Façonner le paysage hydraulique

En parallèle des leviers agronomiques, l’approche paysagère, avec la création de petits aménagements sur les parcelles, aide à gérer les flux d’eau. En fonction de la pluviométrie, de la pédologie, du relief et des moyens constructifs, une palette variée d’aménagements est possible, qui pourront être également des infrastructures agroécologiques (IAE).

« Nous privilégions les ouvrages simples à mettre en œuvre, en cohérence avec la nature, comme les haies sur talus ou non, les zones enherbées, les noues (fossés infiltrants), ou les revers d’eau dans les chemins… », indique Thibaut Toussaint, conseiller en approche paysagère pour la préservation de la ressource en eau et l’agriculture (Apprea).

Dans la Drôme, le Gaec de Montlahuc s’est lancé dans le « Keyline design », méthode d’aménagement qui prend en compte les spécificités topographiques. Les associés ont réalisé à la charrue des petits canaux qui suivent les courbes de niveau, des baissières, lesquelles favorisent la répartition de l’eau sur toute la parcelle. Sur les talus, ils ont planté des arbres. L’eau est ainsi piégée dans les canaux où elle a le temps de s’infiltrer et le vent, qui assèche le sol, se brise contre la haie.

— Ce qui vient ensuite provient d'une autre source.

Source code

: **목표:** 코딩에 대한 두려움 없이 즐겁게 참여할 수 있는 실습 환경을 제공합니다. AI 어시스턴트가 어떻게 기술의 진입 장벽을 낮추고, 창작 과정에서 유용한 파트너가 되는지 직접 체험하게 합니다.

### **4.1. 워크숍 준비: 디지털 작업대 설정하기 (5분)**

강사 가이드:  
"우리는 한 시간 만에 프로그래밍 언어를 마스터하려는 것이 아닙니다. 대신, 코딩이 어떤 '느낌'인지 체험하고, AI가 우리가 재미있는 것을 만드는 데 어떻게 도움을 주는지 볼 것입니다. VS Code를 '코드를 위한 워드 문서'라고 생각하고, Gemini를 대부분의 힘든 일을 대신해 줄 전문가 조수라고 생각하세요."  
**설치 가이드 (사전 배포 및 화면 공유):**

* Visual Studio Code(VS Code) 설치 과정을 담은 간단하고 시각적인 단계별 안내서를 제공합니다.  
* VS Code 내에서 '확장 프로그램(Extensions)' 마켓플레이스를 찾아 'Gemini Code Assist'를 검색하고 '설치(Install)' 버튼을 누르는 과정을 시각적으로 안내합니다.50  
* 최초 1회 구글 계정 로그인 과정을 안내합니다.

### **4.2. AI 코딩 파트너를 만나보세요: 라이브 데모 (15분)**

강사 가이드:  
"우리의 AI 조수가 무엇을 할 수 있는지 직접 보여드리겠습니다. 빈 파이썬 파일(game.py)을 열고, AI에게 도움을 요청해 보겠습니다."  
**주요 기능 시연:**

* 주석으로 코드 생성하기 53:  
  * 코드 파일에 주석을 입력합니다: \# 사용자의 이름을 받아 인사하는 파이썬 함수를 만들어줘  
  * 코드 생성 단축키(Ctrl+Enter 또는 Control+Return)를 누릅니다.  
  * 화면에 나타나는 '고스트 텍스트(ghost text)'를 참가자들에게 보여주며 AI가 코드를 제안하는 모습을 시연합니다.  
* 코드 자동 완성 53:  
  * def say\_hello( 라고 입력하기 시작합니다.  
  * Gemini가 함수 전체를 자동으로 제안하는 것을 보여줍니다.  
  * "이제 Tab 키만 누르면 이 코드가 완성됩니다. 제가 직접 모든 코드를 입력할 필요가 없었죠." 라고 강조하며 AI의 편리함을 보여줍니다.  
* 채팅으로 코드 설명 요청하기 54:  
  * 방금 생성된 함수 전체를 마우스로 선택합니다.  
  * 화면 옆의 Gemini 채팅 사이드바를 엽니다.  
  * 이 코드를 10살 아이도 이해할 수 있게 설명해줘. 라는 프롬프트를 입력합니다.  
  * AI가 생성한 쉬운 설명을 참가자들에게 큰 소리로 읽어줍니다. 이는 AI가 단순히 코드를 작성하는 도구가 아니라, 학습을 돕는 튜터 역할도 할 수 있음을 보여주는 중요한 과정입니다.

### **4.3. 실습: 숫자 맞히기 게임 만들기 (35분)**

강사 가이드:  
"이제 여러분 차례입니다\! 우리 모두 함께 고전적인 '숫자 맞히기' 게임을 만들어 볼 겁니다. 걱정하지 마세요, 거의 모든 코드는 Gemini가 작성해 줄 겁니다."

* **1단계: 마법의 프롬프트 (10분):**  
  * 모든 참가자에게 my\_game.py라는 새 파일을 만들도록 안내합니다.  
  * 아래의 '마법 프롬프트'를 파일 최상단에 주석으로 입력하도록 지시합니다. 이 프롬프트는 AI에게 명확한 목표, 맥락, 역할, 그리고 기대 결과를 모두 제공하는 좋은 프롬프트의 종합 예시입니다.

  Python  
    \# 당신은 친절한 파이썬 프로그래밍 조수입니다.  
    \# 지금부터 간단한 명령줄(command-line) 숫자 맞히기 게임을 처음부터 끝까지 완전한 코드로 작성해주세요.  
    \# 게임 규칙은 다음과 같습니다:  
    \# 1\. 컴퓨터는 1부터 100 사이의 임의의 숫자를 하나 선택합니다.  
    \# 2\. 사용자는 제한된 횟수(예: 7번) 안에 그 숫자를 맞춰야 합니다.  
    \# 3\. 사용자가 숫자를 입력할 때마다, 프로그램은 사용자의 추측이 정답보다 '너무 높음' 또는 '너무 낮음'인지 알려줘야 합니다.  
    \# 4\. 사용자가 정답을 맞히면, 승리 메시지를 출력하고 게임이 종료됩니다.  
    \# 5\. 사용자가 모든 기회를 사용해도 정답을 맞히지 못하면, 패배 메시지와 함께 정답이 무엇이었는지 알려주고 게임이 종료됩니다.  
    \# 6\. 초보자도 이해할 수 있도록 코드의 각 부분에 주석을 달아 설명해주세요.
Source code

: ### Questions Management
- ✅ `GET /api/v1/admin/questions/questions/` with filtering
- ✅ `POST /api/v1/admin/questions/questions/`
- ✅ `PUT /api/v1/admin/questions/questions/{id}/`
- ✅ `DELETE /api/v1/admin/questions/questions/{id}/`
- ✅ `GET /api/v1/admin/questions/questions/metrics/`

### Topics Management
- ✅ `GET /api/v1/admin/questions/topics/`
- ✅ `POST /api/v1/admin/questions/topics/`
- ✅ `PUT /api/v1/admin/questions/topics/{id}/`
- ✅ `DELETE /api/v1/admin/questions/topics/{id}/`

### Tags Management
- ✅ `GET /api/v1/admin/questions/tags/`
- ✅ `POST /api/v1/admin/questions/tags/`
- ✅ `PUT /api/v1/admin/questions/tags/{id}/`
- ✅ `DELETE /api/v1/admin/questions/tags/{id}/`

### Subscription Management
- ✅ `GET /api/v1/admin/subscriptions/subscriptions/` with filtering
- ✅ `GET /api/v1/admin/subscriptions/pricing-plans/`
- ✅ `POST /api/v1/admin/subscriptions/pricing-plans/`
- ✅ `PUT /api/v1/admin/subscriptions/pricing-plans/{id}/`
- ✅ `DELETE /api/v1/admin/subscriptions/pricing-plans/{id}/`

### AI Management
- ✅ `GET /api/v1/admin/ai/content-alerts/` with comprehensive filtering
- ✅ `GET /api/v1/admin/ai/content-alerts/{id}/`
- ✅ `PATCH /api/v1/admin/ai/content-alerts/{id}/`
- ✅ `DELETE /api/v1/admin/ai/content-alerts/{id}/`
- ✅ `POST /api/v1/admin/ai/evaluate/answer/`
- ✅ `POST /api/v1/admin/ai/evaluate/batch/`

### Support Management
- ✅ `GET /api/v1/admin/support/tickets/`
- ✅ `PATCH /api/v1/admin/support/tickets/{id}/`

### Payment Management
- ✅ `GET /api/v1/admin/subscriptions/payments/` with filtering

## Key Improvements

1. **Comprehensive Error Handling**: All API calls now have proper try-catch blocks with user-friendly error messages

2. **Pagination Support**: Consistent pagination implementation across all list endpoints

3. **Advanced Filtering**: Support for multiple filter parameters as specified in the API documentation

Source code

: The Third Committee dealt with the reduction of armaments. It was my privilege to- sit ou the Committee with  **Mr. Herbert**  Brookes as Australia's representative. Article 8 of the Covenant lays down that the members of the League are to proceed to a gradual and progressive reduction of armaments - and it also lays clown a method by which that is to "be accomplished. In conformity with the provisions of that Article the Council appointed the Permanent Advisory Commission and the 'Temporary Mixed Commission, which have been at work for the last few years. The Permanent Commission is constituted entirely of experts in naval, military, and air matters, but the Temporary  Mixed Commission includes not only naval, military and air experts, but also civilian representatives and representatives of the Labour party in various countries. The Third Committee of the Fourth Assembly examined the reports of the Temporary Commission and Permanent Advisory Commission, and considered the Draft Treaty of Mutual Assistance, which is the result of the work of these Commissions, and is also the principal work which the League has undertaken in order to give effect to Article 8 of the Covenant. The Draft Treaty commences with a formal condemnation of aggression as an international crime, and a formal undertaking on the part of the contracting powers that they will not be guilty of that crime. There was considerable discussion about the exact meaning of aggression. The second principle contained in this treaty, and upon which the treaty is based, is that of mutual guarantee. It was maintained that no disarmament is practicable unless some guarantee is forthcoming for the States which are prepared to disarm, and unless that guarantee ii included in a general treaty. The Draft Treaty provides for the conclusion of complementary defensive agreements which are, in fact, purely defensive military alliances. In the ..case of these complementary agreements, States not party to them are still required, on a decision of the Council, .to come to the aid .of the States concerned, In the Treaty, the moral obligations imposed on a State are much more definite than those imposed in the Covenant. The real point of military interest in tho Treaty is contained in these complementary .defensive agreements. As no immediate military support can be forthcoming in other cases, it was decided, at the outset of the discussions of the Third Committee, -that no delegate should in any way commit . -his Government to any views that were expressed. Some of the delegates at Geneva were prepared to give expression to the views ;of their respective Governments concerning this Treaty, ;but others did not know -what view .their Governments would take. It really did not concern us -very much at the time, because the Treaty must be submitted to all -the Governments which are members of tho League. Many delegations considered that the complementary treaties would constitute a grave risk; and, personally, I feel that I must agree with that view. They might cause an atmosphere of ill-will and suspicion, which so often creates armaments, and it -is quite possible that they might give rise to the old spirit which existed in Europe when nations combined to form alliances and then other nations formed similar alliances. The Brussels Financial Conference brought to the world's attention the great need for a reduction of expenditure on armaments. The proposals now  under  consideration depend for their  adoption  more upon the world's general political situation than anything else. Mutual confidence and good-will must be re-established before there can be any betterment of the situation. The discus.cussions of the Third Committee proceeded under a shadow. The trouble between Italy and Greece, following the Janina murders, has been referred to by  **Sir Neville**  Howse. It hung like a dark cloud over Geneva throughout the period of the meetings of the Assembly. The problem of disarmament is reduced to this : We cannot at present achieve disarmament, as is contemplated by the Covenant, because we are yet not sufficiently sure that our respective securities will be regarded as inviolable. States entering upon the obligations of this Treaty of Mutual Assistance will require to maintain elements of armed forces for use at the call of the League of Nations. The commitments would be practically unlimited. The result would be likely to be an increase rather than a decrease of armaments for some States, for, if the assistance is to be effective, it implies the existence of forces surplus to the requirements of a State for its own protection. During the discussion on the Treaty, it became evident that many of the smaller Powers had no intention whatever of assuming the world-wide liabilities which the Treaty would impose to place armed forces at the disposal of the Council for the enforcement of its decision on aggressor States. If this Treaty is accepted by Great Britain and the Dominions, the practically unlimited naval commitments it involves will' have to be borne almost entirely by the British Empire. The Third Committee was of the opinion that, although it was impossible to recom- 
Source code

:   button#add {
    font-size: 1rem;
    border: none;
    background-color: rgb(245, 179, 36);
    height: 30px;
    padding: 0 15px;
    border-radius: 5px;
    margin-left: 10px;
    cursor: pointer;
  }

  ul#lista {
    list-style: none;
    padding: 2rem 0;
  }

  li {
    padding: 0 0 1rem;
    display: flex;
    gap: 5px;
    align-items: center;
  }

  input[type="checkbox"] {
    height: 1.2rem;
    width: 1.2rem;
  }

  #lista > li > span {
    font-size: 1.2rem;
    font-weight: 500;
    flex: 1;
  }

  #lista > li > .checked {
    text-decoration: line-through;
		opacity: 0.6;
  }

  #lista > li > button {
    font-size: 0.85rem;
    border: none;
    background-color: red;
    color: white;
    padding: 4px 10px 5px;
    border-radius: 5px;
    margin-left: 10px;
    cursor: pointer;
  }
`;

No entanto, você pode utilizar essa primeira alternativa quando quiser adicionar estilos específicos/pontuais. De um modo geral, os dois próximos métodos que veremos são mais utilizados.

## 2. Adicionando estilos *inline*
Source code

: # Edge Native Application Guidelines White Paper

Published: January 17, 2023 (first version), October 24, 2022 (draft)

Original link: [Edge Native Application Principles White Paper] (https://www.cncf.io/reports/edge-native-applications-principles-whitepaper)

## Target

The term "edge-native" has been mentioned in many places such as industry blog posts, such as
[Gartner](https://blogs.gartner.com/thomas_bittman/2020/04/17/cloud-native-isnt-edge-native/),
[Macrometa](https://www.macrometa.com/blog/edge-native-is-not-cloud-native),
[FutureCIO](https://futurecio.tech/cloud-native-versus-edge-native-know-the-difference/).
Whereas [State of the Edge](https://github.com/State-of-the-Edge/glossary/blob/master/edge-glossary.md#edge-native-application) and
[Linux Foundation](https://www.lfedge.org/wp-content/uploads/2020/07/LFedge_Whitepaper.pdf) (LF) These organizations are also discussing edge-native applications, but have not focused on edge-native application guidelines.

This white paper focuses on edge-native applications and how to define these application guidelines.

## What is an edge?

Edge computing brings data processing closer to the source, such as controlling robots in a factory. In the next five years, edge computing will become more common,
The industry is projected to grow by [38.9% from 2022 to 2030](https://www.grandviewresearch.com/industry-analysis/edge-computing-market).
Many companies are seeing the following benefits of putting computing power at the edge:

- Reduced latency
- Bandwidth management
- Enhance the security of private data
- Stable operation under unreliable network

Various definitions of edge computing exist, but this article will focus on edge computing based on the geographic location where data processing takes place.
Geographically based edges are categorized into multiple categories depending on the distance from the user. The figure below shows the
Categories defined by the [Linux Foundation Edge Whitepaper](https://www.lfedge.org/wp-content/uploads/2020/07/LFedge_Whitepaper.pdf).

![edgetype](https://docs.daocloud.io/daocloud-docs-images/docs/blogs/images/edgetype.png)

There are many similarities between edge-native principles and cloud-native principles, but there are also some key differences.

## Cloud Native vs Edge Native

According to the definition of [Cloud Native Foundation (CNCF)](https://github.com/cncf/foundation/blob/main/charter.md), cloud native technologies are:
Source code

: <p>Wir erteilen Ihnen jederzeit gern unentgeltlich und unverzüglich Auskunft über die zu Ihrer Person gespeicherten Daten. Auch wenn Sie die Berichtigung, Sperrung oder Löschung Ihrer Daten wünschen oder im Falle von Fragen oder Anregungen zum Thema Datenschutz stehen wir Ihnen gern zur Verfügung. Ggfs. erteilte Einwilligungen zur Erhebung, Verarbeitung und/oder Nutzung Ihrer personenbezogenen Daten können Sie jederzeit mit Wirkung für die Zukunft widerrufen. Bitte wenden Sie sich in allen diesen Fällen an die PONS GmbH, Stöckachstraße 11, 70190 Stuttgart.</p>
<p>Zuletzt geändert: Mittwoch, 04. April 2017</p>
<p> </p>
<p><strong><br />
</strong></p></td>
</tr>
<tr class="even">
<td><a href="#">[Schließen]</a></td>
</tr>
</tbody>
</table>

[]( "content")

Dans les Deux-Sèvres, Antoine Pasquier, éleveur bovin bio, a recréé une zone humide (quatre mares et une haie bocagère) le long de l’Ouin. « Ces aménagements sont efficaces à l’échelle de l’exploitation, mais encore davantage à l’échelle du bassin versant », ajoute Thibaut Toussaint. En 2025, la communauté de communes Porte DrômArdèche se lancera dans ce type d’aménagement avec vingt-trois fermes. L’ensemble du cycle de l’eau pourra ainsi être restauré pour davantage de résilience face aux dérèglements climatiques.